3 July 2017 | Martin Read
I suspect one thing we can all pretty much agree on is that the sheer volume of information technology has now surpassed the human ability keep up with and create ways to best deploy it.
What's more, our data-addicted world is - should ThinkFM speakers be believed - about to see another spike as both build cost and power consumption requirements of sensors fall through the floor, heralding a new and seriously hyper-connected chapter in the story of the workplace.
We'll see ever more talk about the gap between what occupiers and building owners understand about the data they can access and what they can practically action as a result of it.
Three impediments exist. First, who legitimately owns and can thus access all of this data? Second, who has the time necessary to mine the data for meaningful, actionable information? But third, and perhaps a less frequently discussed issue, is end-users' natural concerns that our 'internet of things' world presages a new 'Big Brother' age.

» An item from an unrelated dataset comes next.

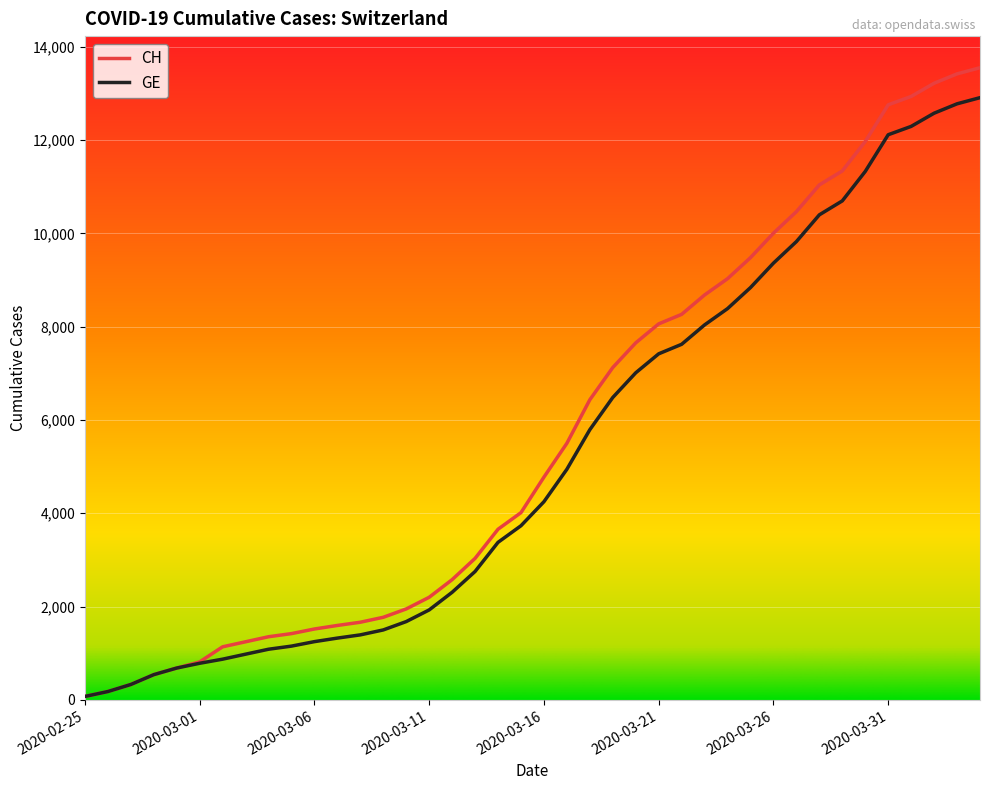

Reading left to right, transcribe all the data shown in this chart.

CH: 73	178	329	540	682	814	1137	1245	1353	1420	1519	1595	1664	1770	1949	2199	2577	3033	3658	4014	4775	5501	6434	7125	7654	8061	8265	8681	9030	9481	10005	10467	11041	11340	11971	12758	12937	13220	13421	13553
GE: 73	178	329	540	682	784	872	979	1085	1152	1248	1324	1393	1499	1678	1928	2306	2752	3377	3733	4248	4944	5792	6483	7012	7419	7623	8039	8388	8839	9363	9825	10399	10698	11329	12116	12295	12578	12779	12911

It's one thing to imbue a vending machine with an ability to automatically manage its own replenishment, quite another for a sensor in your ID badge to report back on your exact choice of preferred beverage, the time when you consumed it and the likely impact of said beverage on your productivity and well-being. If you think the above is pure fantasy, read our stories this month on behavioural analytics and the dramatic reduction in costs associated with setting up networks capable of doing exactly what I've just described.
So, we're inevitably headed toward this machine-learnt, artificially intelligent future. Or are we? Would you allow sensors with you and your partner in the bedroom, sharing data to a network on potential atmospheric enhancements based on heart rate monitors, temperature detectors and the like? Now imagine the extraordinarily specific nature of what can be recorded about your end-users' everyday workplace activities. How comfortable are we about all this?
The way in which the Internet of Things shapes our future will depend as much on our natural human willingness to accept the increasingly intimate personal performance details it uncovers as it will our ability to store and analyse the vast amounts of data generated.